Texte intégral
La Provence : le 1er janvier 1999, la SNCM sera confrontée à la concurrence européenne. Quelle est votre position face à cette échéance ?
Jean-Claude Gayssot : Le cabotage doit fonctionner de manière saine et ne pas être soumis au jumping qui écrémerait le marché en ouvrant les lignes quand elles sont rentables et aboutirait à des réductions drastiques quand il y a moins de passagers. Face à cette échéance, ma préoccupation est d'éviter d'inutiles perturbations, d'assurer une meilleure desserte de l’île, avec ou sans armements étrangers, et d'inciter les compagnies françaises à confirmer leur utilité en démontrant leur qualité de service.
La Provence : L'autre échéance majeure pour la SNCM est la fin du contrat de service public, le 31 décembre 2001. Le risque de voir la compagnie nationale écartée au profit d'un repreneur est-il réel ?
Jean-Claude Gayssot : Je ne me situe pas dans cette perspective… Elle aurait des conséquences négatives pour les salariés de la SNCM et dangereuses pour la Corse. Attention à ne pas lâcher la proie pour l'ombre. La SNCM emploie une centaine d'agents et un demi-millier d'officier et marins résidant dans l’île. Ses dépenses locales représentent près de 400 millions de francs.
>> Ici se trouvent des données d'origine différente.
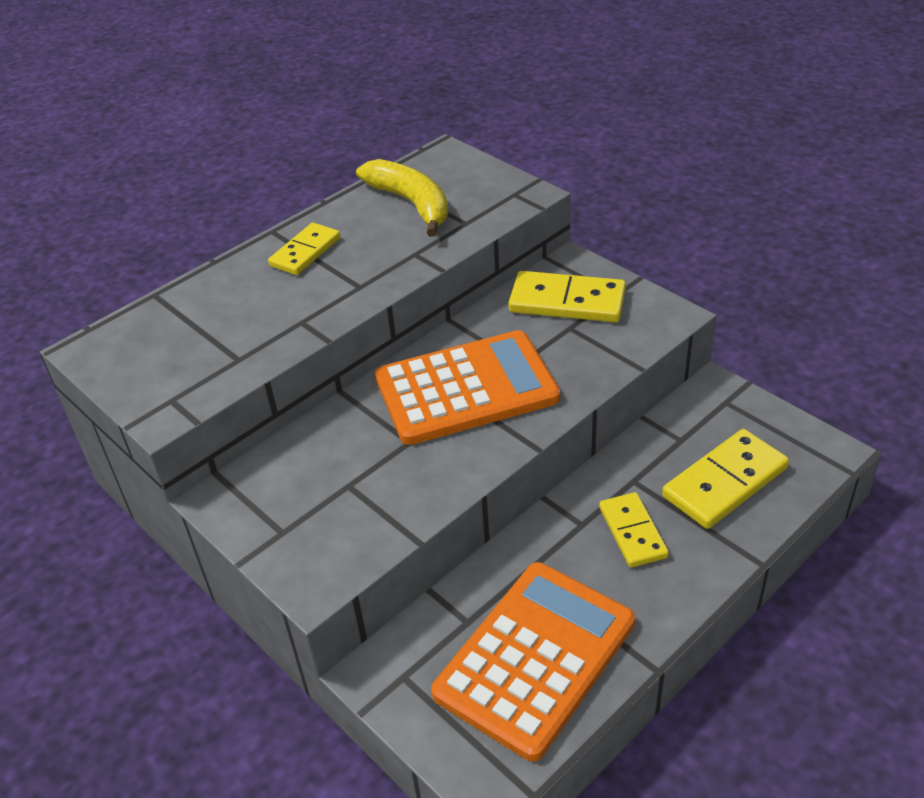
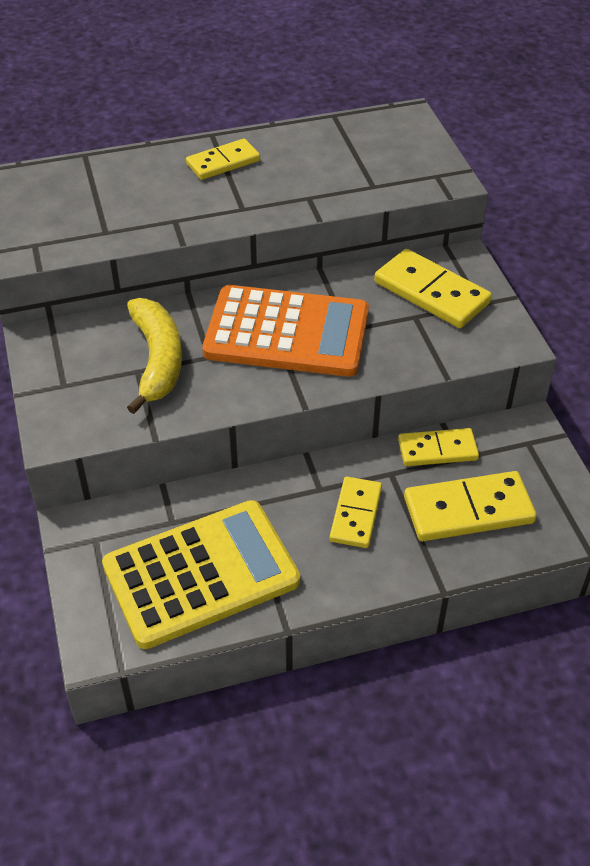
camera: 25 degrees right, 5 degrees up
yellow banana [356,159,448,237] -> yellow banana moved to [127,298,182,414]
orange calculator [431,562,635,761] -> yellow calculator [102,500,300,649]
none -> yellow domino [398,428,479,466]

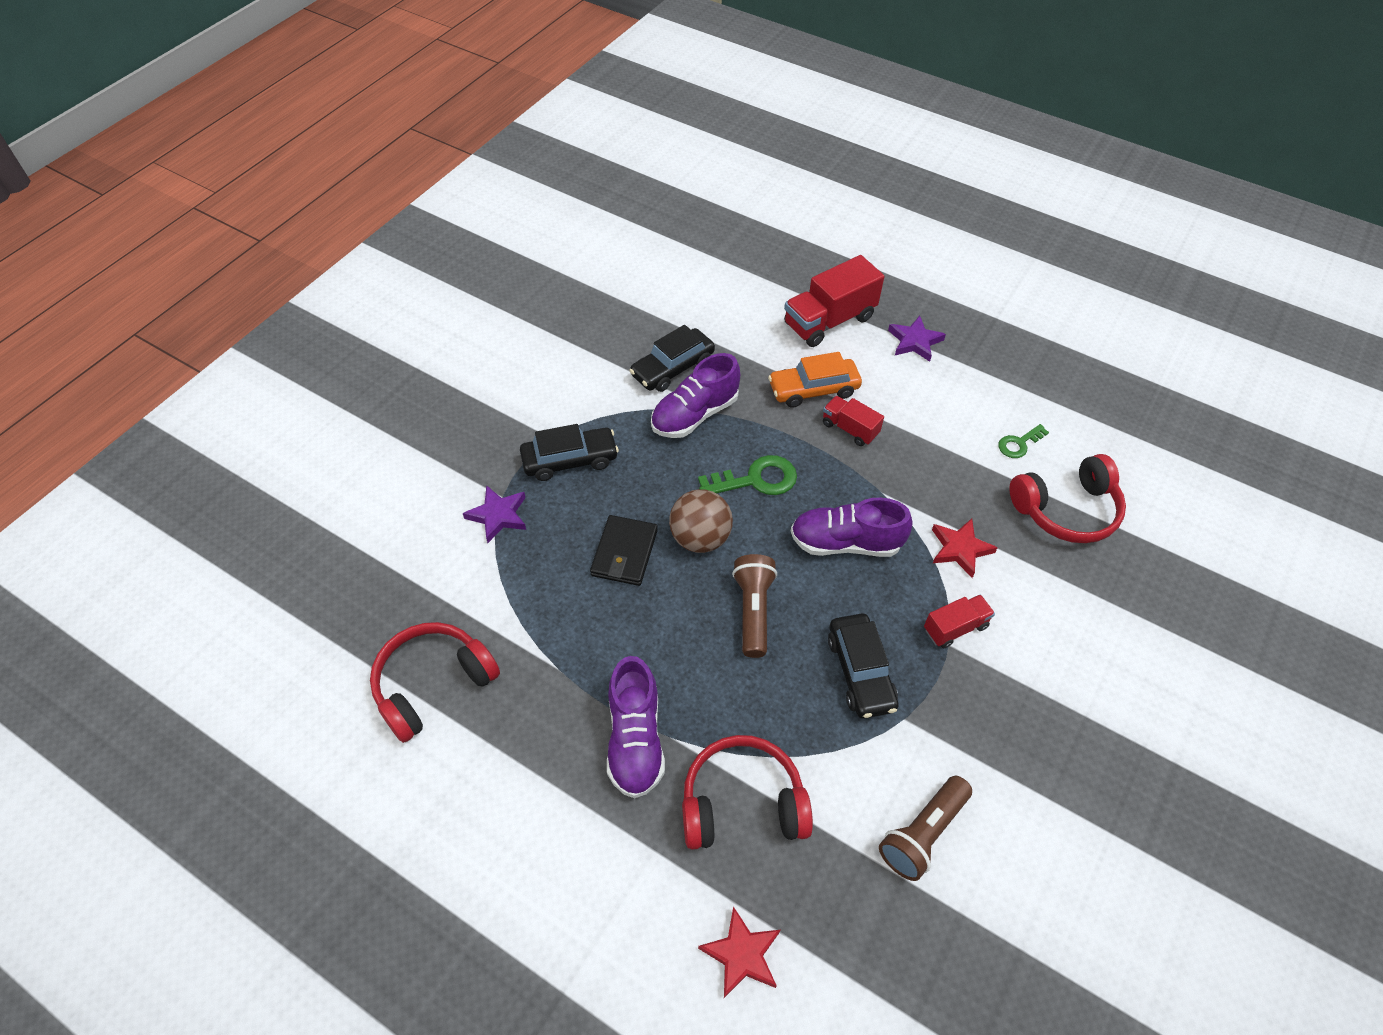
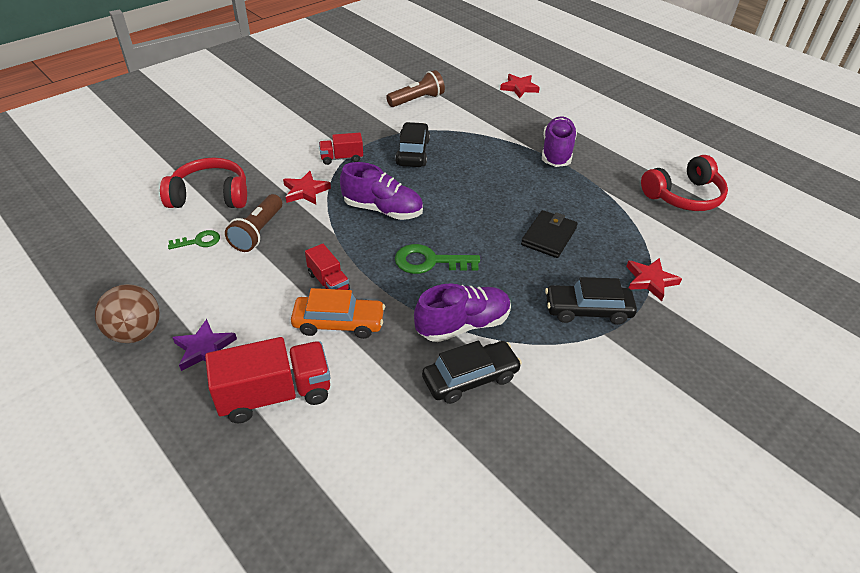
camera: 165 degrees left, 10 degrees down
purple star [463,485,526,543] -> red star [626,258,682,301]
brown ball [669,489,733,553] -> brown ball moved to [95,284,160,343]
red headphones [682,735,813,850] -> none
brown flashlight [732,554,777,658] -> brown flashlight moved to [225,194,282,252]

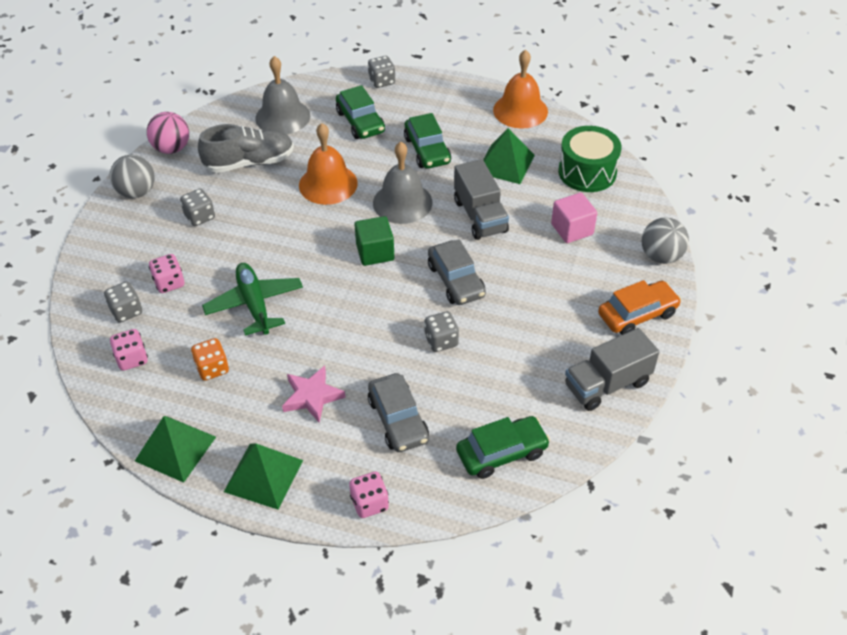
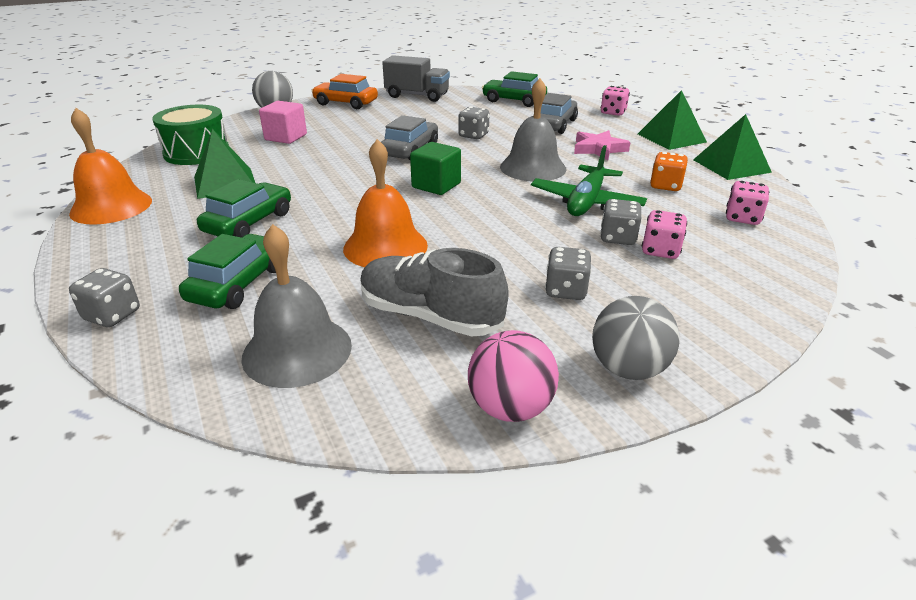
camera: 135 degrees left, 15 degrees down
grey dice [104,281,142,322] -> grey dice moved to [600,199,642,245]
grey bell [373,142,433,224] -> grey bell moved to [500,78,567,181]
grey truck [454,159,509,240] -> none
La Provence : Comment voyez-vous l'avenir de la SNCM dont la situation financière n'est pas brillante ?
Jean-Claude Gayssot : Je ne dirais pas que tout va bien, mais qualifier la situation de dramatique me paraît excessif et injuste. La SNCM a fait des efforts ces dernières années, en réduisant notamment ses effectifs. Quant aux difficultés financières, elles sont le fait de la chute du trafic, d'une charge financière élevée et de la décision de l'Office de transport de la Corse de plafonner sa subvention. La SNCM serait en droit de demander une compensation financière, conformément aux dispositions de la convention. La SNCM n'a pas vocation à être déficitaire. La question de son retour à l'équilibre est donc posée.
La Provence : On parle d'une compagnie régionale dont le capital serait ouvert aux régions corses et PACA. Y seriez-vous favorable ?
Jean-Claude Gayssot : L'idée me paraît tout à fait intéressante. Je note d'ailleurs que l’Office des transports envisage de participer au financement des prochains navires autrement que par le seul versement d'une subvention. Cela traduit une volonté d'être partie prenante non seulement dans le choix et l'affectation mais aussi dans la propriété des navires.
La Provence: Certains affirment que les intérêts de la Corse et de Marseille sont antagonistes et ne peuvent être confondus. Partagez-vous ce sentiment ?
Jean-Claude Gayssot : Je suis sûr que les intérêts des uns et des autres se rejoignent. Et lorsqu'il y a des différences d'appréciation, ce qui m'intéresse est d'agir en concertation avec les intéressés. Je n'ignore pas le sentiment d'injustice qu’éprouvent les corses en cas de conflit à la SNCM. Je respecte le droit de grève, mais je comprends aussi le mécontentement que ces conflits peuvent provoquer. Je sais aussi que de nombreux corses considèrent que les choses fonctionnent en leur défaveur. Je crois que l'intérêt de la SNCM « marseillaise » est de développer le tissu de solidarités existant avec la Corse.
La Provence : Expert indépendant, Jean-Paul Pagès vient de vous remettre son rapport. Qu'en pensez-vous ?
Jean-Claude Gayssot : Ce rapport d'étape est utile et instructif. Il fait des propositions intéressantes, mais je n'ai encore pris aucune décision. Ce travail passe par une consultation interministérielle et par l'écoute des acteurs locaux. J'ai l'intention de me rendre à Marseille et en Corse afin d'entendre tous ceux qui sont concernés par ce dossier.